Session:  C17 – Pediatric Impact of COVID-19 and Other Respiratory Infections
Clinical Prediction Tool for Prioritizing Respiratory Syncytial Virus Prevention Products for High-Risk Infants During Current Limited Availability of Nirsevimab in the United States
Date and Time: Tuesday, May 21, 2024, 9:39 a.m. PT
Location:  San Diego Convention Center, Room 6D (Upper Level)

 

Newswise — ATS 2024, San Diego – On the heels of a shortage of nirsevimab for infant respiratory syncytial virus (RSV) lower respiratory tract infection (LRTI) prevention, a new tool may help identify newborns at highest risk for developing serious RSV LRTI, according to research published at the ATS 2024 International Conference.  

“Timely identification of infants at highest risk of RSV-related morbidity is key to prevention,” said lead author Brittney M. Snyder, PhD, assistant professor, Division of Allergy, Pulmonary and Critical Care Medicine, Vanderbilt University Medical Center. “Our personalized risk prediction tool may have applications in allocating expensive and/or limited immunoprophylaxis (immunization with nirsevimab or palivizumab) to achieve the greatest benefit and in promoting RSV prevention among families with high-risk infants.”

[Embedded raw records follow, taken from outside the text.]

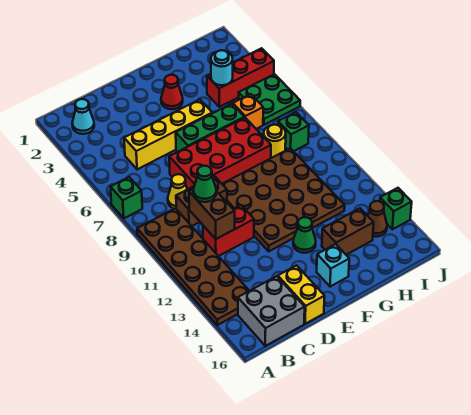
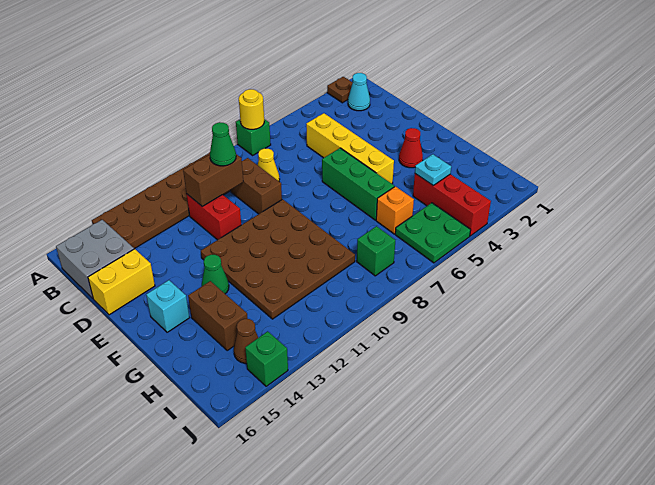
none -> brown 1x1 plate [327,77,353,103]
red 2x4 brick [169,118,271,189] -> none
cyan 1x1 round brick [211,50,233,85] -> cyan 1x1 plate [415,154,451,185]
yellow 1x1 round brick [264,125,286,158] -> yellow 1x1 round brick moved to [239,89,264,129]

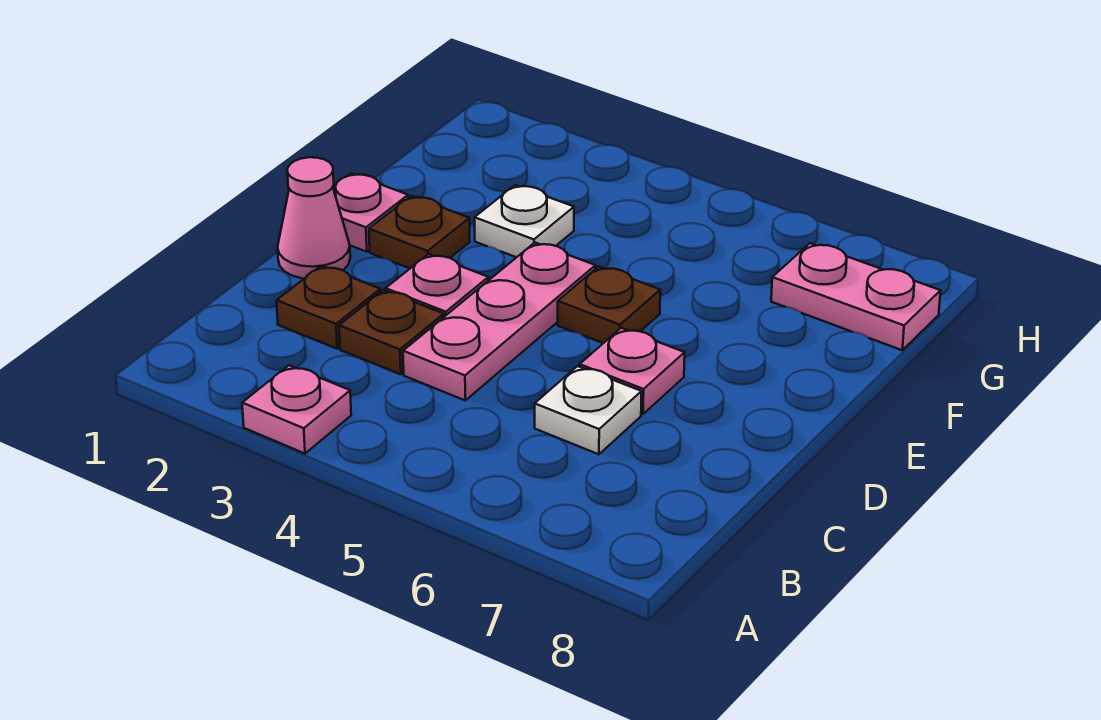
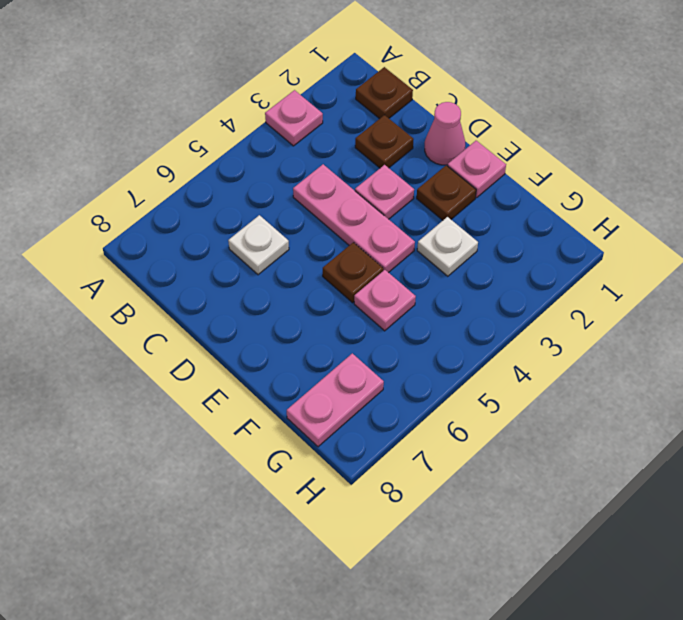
brown 1x1 plate [339,290,444,374] -> brown 1x1 plate moved to [356,67,413,119]
pink 1x1 plate [580,328,685,414] -> pink 1x1 plate moved to [354,270,416,331]

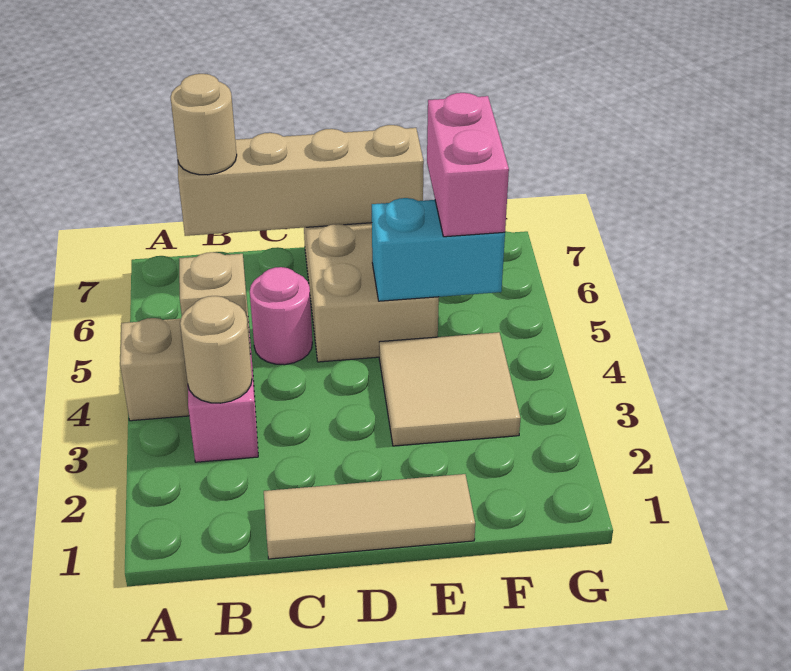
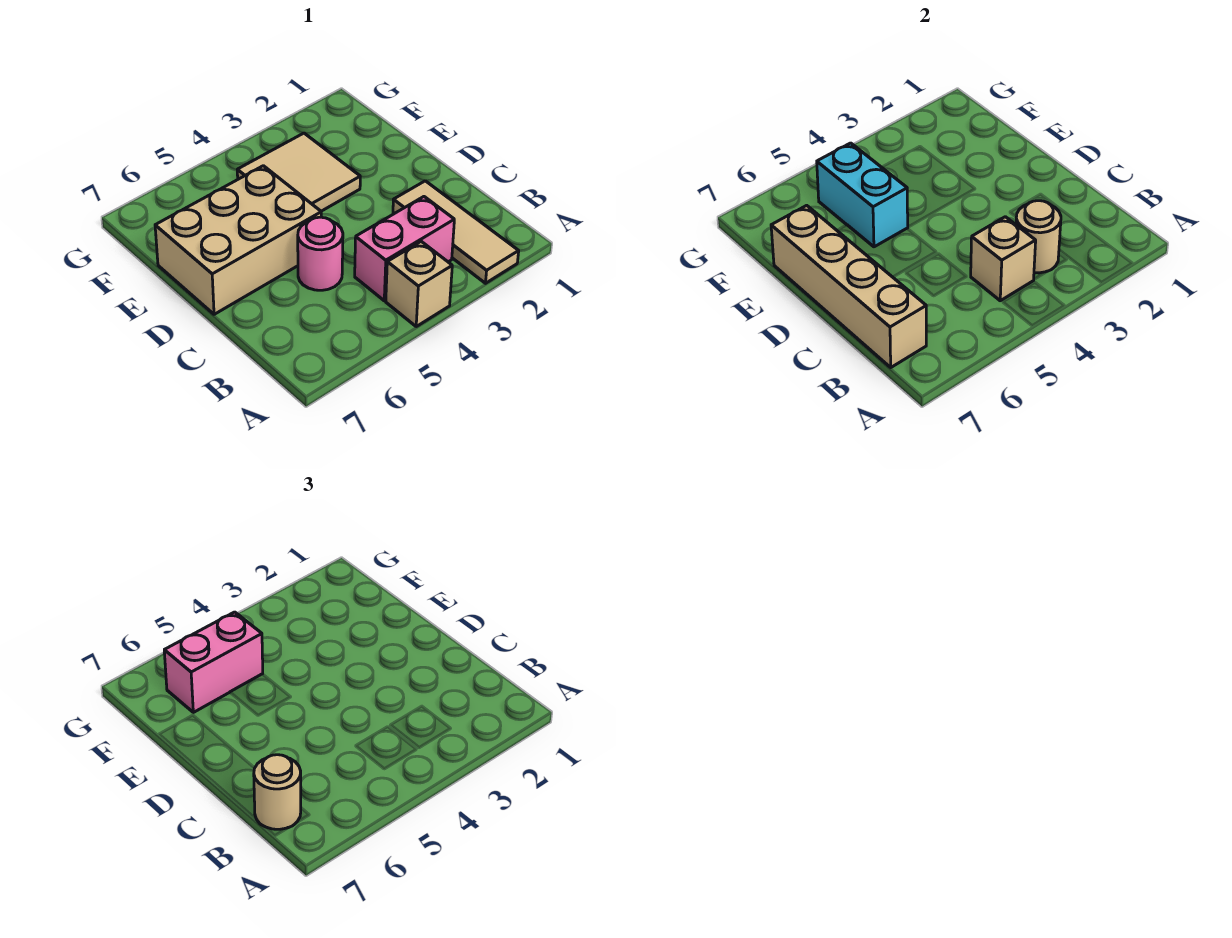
tan 1x3 tile [264,474,475,559] -> tan 1x3 tile moved to [393,181,519,283]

More than half of RSV LRTIs are among healthy, term infants who are generally considered low risk. These infants are, in fact, at risk for requiring intensive care unit -level care, and some may die from their illness. Early immunization with nirsevimab is recommended for all infants by the Centers for Disease Control & Prevention, yet in October 2023 nirsevimab was in short supply and the CDC recommended giving it only to high-risk infants who weren’t eligible for immunization with palivizumab. Both products, which prevent RSV LRTI in newborns and young children, are monoclonal antibodies (nirsevimab is long-acting and only requires one dose, while palivizumab is short-acting and requires monthly injections during RSV season).

In the population-based study by Dr. Snyder and colleagues including children insured by the Tennessee Medicaid Program, the researchers assessed infants who did not receive RSV immunoprophylaxis in the first year of life.  They gathered demographic and clinical data from administrative health care encounters and linked birth certificates.  “To predict whether these infants developed severe RSV LRTI requiring ICU admission during the first year of life, we developed a multivariable logistic regression model. The model includes demographic and clinical variables collected at or shortly after birth–19 variables in all, such as prenatal smoking, delivery method, maternal age and assisted breathing (ventilation) during birth hospitalization,” said lead biostatistician Tebeb Gebretsadik, MPH, Department of Biostatistics, Vanderbilt University Medical Center. 

Among 429,365 infants in the study, 713 had severe RSV LRTI requiring ICU admission. The tool had good predictive accuracy and internal validation that indicated a good fit. 

“Our objective was to develop a personalized tool for use in all newborns using readily available birth and postnatal data to predict risk of RSV LRTI requiring ICU admission, useful for prioritizing RSV prevention products with limited availability,” said Principal Investigator Tina V. Hartert, MD, MPH, professor of medicine and pediatrics at Vanderbilt University Medical Center. Even though the recent nirsevimab shortage has, fortunately, eased up, it is not known whether shortages will occur in the future. “This tool may be particularly helpful in prioritizing which infants should be immunized during times of limited availability of RSV prevention medicines. Using the tool to identify if their infant is at high risk for RSV infection requiring ICU care may also persuade vaccine-hesitant families to accept RSV immunoprophylaxis, by showing them their newborn is at high risk,” she added. 

“To ensure compatibility with nirsevimab and maternal vaccination, our tool was developed for use in all infants,” concluded co-author Niek Achten, MD, postdoctoral fellow in pediatrics, Erasmus University Medical Center, Rotterdam, Netherlands, who imagined the need for such a tool. “In addition to use in the United States during times of limited availability, our tool may prove useful in countries with budgetary constraints needing to prioritize administration to the highest risk infants.”

The authors note that next steps to ensure optimal usefulness include validation of the tool in external populations, further cost-effectiveness analyses and decision curve analyses.